As I said, my Gompertz function has only two parameters - a starting growth rate (r) and a decay rate (d). By eye, I pick the point at the start of a new distribution, 6th Oct 2019, in this case.
Subsequently, I include data up to a point that it does not look like a new distribution is emerging within it. In the case of England, this could be because different regions experience seasonal mortality at slightly different times. The climate doesn’t care so much about geographical boundaries (set by kings, queens and politicians) so much as longitude and latitude after all, no matter how the arrogance of Man thinks they can otherwise control it!
Inevitably, it can also result from new pathogens (or some other fatal event) or new changes to the vulnerability of the host population. <=== LOOK!!!! This last point is possibly going to be very important when we come to look at things like experimental containment policies and medical interventions.
So, having derived the first distribution (the entire distribution given that it is a continuous function, regardless of how little data may have been included in the derivation), we can then take the residual data, i.e. that which does not appear to belong to the model (and therefore the mortality distribution), and start again, and so on and so forth. We call this “boot-strapping” in the markets6.

DATA SUPPLIED:
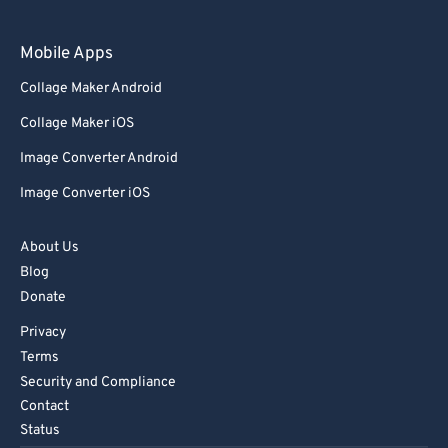
97
97
98
98
Mobile Apps
99
99
Collage Maker Android
Collage Maker iOS
Image Converter Android
Image Converter iOS
About Us
Blog
Donate
Privacy
Terms
Security and Compliance
Contact
Status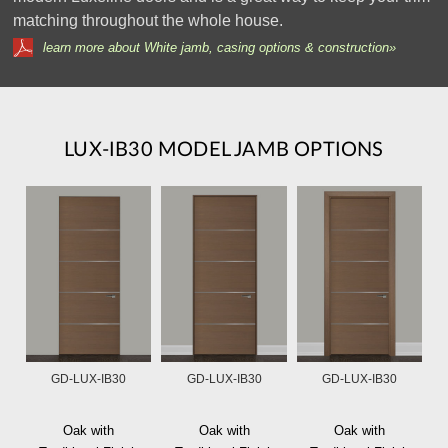
matching throughout the whole house.
learn more about White jamb, casing options & construction»
LUX-IB30 MODEL JAMB OPTIONS
GD-LUX-IB30
GD-LUX-IB30
GD-LUX-IB30
Oak with
Oak with
Oak with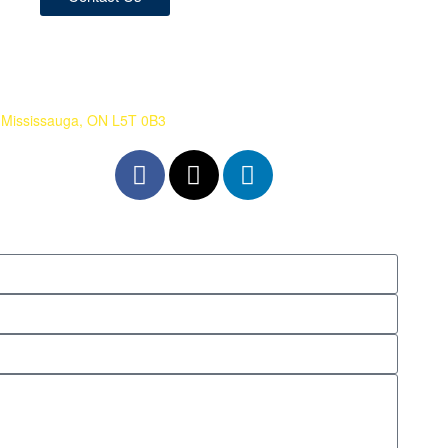
 Mississauga, ON L5T 0B3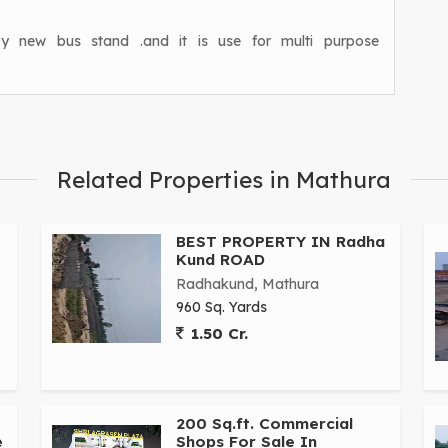
by new bus stand .and it is use for multi purpose
Related Properties in Mathura
BEST PROPERTY IN Radha
Kund ROAD
Radhakund, Mathura
960 Sq. Yards
1.50 Cr.
200 Sq.ft. Commercial
e
Shops For Sale In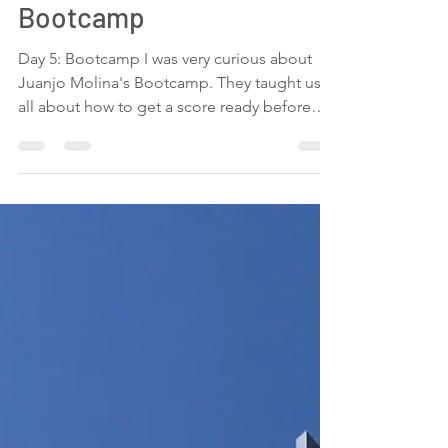
5th day at GEMS2021:
Bootcamp
Day 5: Bootcamp I was very curious about
Juanjo Molina's Bootcamp. They taught us
all about how to get a score ready before
taking it to...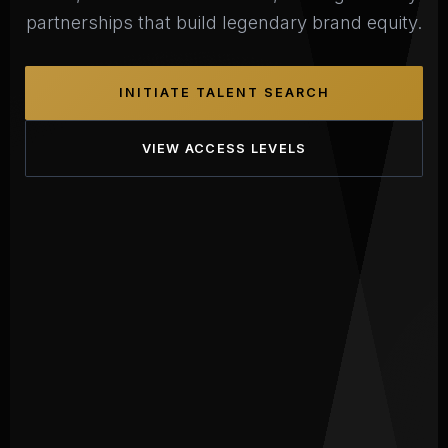
partnerships that build legendary brand equity.
INITIATE TALENT SEARCH
VIEW ACCESS LEVELS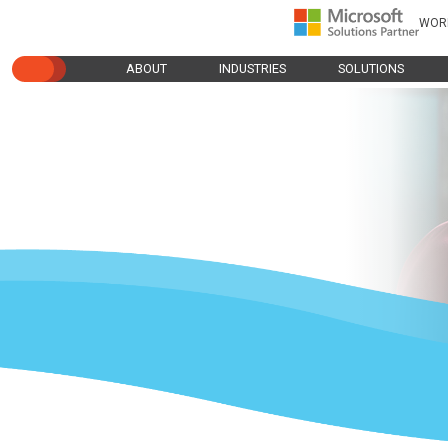
WOR
ABOUT
INDUSTRIES
SOLUTIONS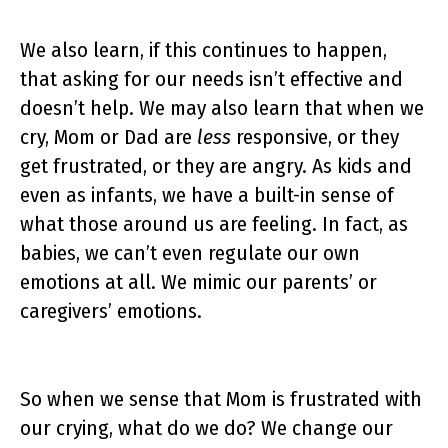
We also learn, if this continues to happen,
that asking for our needs isn’t effective and
doesn’t help. We may also learn that when we
cry, Mom or Dad are
less
responsive, or they
get frustrated, or they are angry. As kids and
even as infants, we have a built-in sense of
what those around us are feeling. In fact, as
babies, we can’t even regulate our own
emotions at all. We mimic our parents’ or
caregivers’ emotions.
So when we sense that Mom is frustrated with
our crying, what do we do? We change our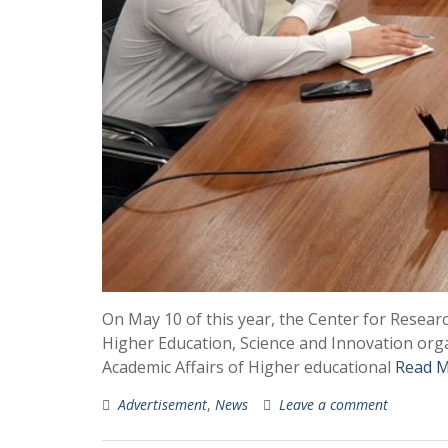
On May 10 of this year, the Center for Resea
Higher Education, Science and Innovation orga
Academic Affairs of Higher educational
Read M
Advertisement
,
News
Leave a comment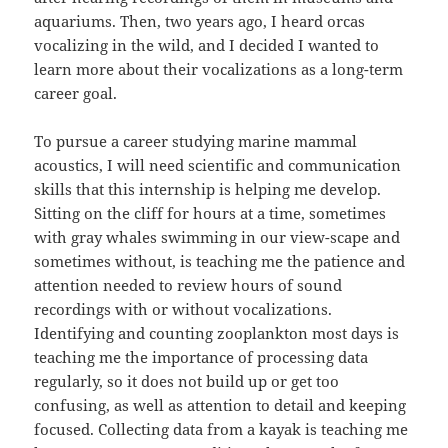
aquariums. Then, two years ago, I heard orcas
vocalizing in the wild, and I decided I wanted to
learn more about their vocalizations as a long-term
career goal.
To pursue a career studying marine mammal
acoustics, I will need scientific and communication
skills that this internship is helping me develop.
Sitting on the cliff for hours at a time, sometimes
with gray whales swimming in our view-scape and
sometimes without, is teaching me the patience and
attention needed to review hours of sound
recordings with or without vocalizations.
Identifying and counting zooplankton most days is
teaching me the importance of processing data
regularly, so it does not build up or get too
confusing, as well as attention to detail and keeping
focused. Collecting data from a kayak is teaching me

WHAT TO PRODUCE: Reproduce the passage from the Gompertz text that begins at the words "As I said, my" and stops after "otherwise control it!".

RESULT FOR THIS TASK:
As I said, my Gompertz function has only two parameters - a starting growth rate (r) and a decay rate (d). By eye, I pick the point at the start of a new distribution, 6th Oct 2019, in this case.
Subsequently, I include data up to a point that it does not look like a new distribution is emerging within it. In the case of England, this could be because different regions experience seasonal mortality at slightly different times. The climate doesn’t care so much about geographical boundaries (set by kings, queens and politicians) so much as longitude and latitude after all, no matter how the arrogance of Man thinks they can otherwise control it!